* [EXERCISE]: Go through the entries below, tally each line that has the word "violation", and give only the total.

* [AVAILABLE DATA]:
* * *

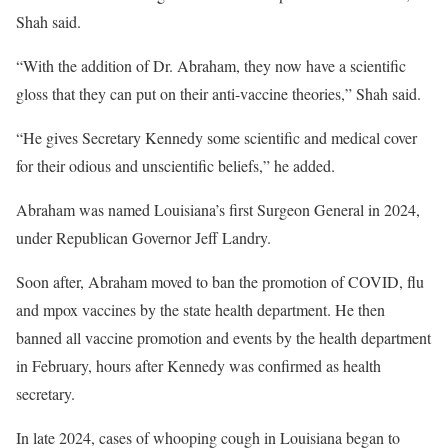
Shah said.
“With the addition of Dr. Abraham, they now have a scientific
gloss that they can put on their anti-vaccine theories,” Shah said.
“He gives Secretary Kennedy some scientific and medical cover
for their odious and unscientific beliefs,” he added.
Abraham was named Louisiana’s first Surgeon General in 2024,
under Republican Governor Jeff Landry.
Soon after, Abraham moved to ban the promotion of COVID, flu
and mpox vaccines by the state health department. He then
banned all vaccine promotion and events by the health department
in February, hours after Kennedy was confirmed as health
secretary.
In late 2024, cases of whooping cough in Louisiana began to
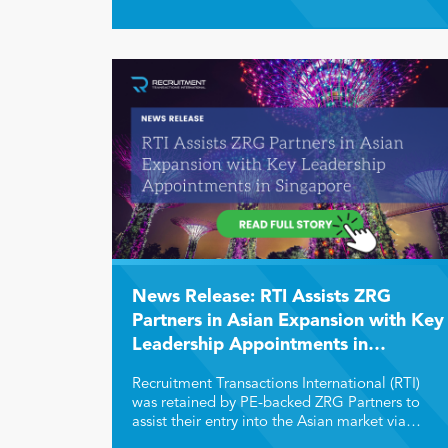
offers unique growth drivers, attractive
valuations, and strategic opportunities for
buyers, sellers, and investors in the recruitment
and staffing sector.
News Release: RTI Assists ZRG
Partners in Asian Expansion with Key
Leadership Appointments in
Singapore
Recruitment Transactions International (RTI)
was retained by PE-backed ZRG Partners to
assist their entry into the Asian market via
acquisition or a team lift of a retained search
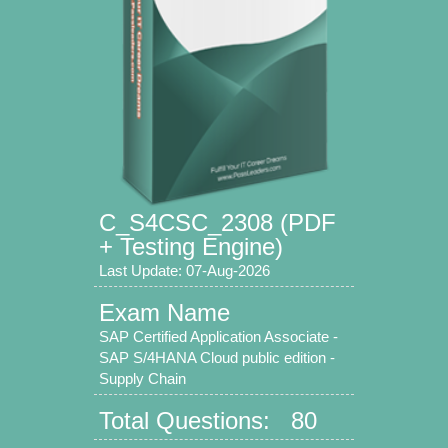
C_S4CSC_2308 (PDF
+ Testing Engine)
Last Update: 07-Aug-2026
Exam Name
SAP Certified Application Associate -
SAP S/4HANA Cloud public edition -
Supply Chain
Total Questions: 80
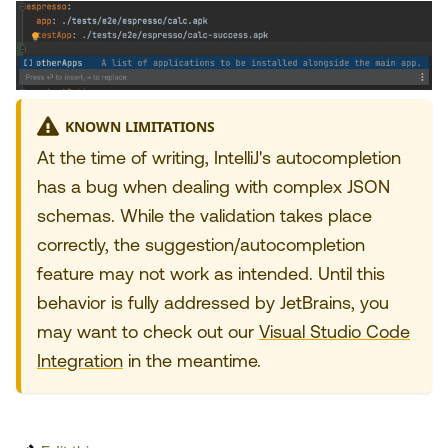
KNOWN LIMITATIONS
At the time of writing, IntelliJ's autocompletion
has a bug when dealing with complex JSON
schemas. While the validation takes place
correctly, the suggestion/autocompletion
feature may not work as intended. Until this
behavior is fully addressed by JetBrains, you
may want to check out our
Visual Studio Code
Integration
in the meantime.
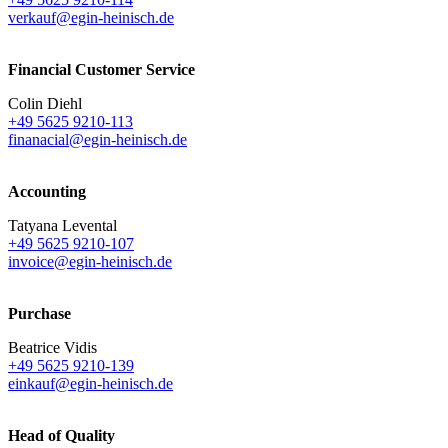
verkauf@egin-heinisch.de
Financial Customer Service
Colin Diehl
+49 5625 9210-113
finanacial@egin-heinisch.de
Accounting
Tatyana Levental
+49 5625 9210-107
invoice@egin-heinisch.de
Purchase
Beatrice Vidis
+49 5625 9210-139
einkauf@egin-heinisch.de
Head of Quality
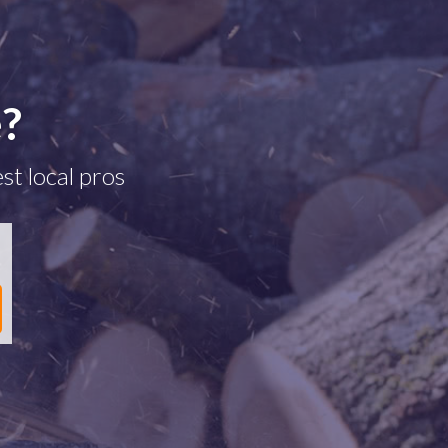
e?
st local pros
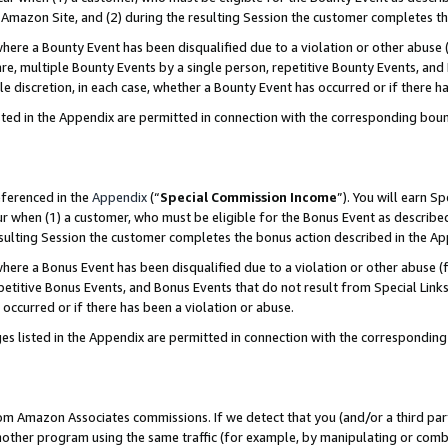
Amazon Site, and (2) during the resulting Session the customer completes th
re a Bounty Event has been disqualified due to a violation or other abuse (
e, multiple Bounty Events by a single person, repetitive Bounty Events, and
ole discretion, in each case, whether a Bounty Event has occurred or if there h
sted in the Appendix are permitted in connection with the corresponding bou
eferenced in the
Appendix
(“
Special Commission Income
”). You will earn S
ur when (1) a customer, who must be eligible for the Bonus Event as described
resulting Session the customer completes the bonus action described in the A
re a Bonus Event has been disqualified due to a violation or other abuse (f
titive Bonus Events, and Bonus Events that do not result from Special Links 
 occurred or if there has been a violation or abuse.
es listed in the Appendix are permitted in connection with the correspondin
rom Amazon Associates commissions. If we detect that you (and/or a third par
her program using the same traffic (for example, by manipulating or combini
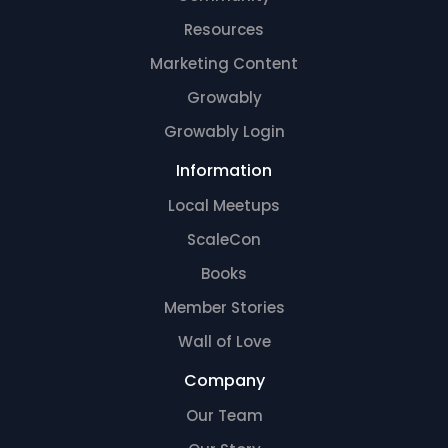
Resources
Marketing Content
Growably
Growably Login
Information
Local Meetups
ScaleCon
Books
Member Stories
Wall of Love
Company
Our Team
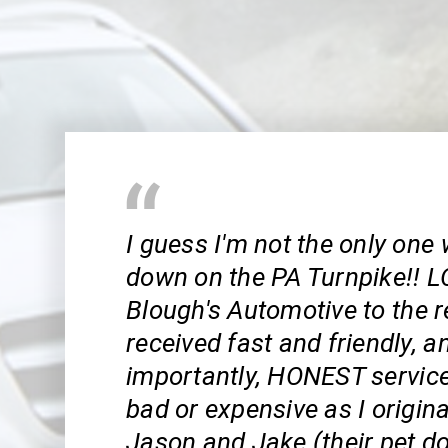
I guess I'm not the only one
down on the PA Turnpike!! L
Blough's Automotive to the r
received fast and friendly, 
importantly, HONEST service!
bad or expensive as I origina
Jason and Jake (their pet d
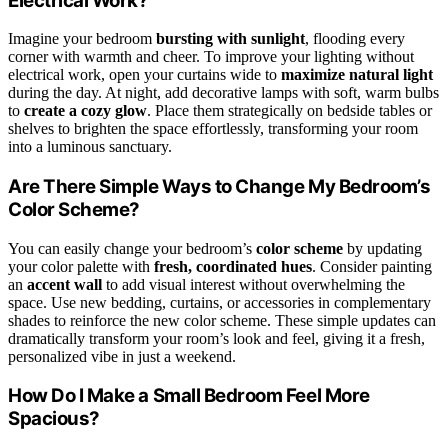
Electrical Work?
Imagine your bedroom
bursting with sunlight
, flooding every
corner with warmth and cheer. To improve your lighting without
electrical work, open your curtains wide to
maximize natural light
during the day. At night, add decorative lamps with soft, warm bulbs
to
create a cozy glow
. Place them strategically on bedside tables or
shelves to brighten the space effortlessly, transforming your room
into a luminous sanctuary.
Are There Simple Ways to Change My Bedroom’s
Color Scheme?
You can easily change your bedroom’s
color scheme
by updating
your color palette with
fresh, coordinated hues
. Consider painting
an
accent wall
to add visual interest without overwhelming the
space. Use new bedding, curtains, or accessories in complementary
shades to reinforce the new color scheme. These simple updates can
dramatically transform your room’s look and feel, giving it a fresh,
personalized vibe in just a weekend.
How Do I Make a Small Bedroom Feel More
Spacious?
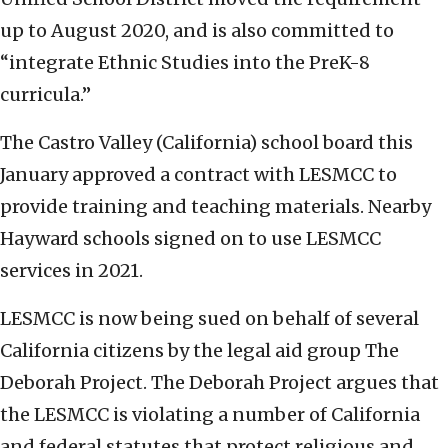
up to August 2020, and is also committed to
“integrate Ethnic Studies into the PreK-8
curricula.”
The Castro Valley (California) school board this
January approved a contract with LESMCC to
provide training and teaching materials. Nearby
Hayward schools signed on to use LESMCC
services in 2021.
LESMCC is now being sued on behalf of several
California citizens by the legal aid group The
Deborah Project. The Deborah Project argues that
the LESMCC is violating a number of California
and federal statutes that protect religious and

* * *

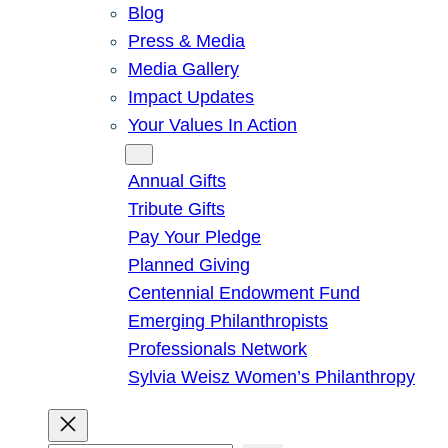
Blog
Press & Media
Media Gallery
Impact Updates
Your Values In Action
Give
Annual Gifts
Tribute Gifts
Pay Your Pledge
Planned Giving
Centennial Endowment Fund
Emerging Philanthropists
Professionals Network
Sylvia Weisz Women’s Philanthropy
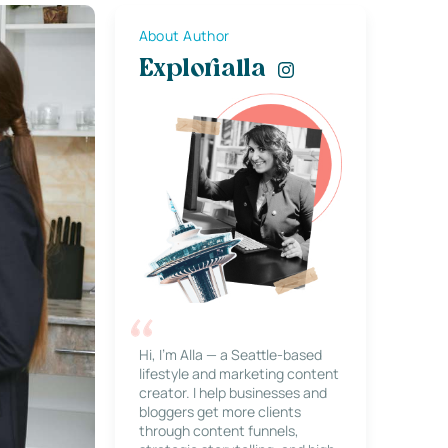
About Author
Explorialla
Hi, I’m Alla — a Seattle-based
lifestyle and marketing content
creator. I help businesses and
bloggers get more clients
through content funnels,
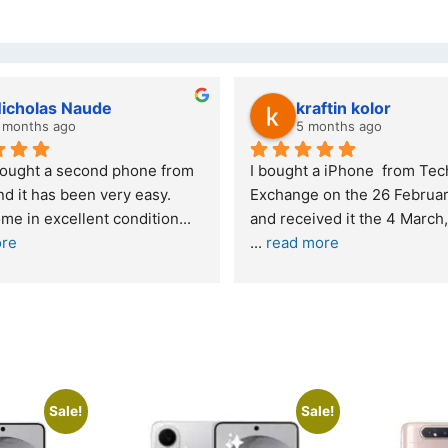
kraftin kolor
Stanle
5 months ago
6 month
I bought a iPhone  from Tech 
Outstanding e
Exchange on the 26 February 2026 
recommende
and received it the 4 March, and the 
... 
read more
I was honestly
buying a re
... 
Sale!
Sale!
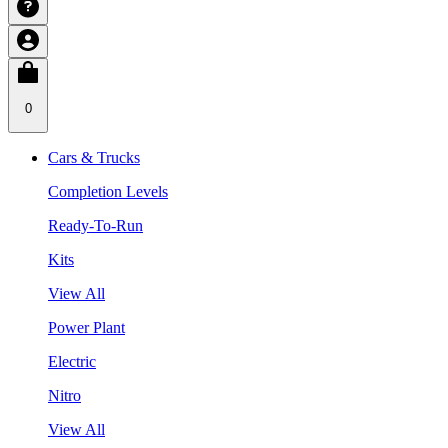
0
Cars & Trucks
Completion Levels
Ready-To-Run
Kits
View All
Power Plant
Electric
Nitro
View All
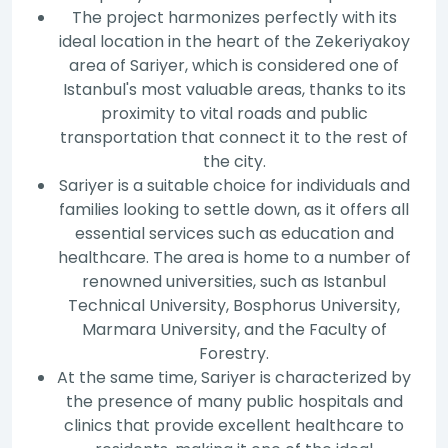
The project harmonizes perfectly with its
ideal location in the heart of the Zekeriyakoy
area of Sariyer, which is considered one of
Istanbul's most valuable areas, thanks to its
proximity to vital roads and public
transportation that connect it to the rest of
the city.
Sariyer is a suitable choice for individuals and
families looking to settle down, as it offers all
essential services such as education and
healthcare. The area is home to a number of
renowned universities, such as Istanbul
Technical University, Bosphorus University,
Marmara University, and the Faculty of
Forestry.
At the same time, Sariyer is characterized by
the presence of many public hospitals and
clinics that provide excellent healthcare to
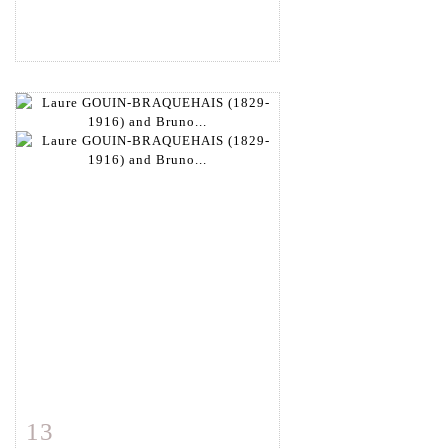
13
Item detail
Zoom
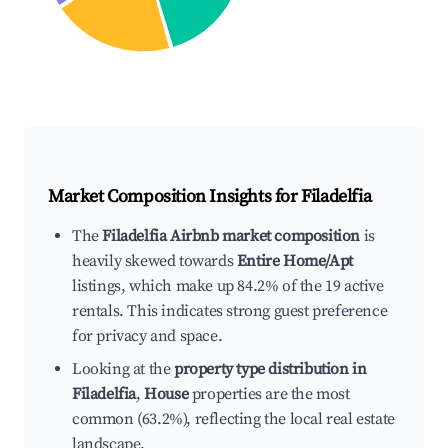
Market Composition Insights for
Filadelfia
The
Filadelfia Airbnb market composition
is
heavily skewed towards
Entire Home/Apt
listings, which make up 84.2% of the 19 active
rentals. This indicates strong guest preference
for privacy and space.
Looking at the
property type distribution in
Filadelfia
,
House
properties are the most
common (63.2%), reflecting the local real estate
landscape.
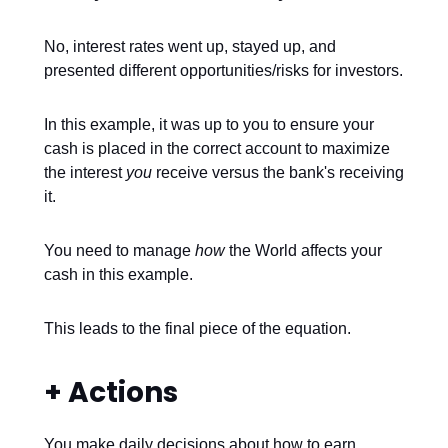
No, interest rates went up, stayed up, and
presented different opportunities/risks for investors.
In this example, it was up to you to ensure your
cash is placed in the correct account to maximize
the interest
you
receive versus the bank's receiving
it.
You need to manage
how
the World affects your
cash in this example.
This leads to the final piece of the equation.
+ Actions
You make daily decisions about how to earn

* * *

* [RESULT OF THIS TASK]: 3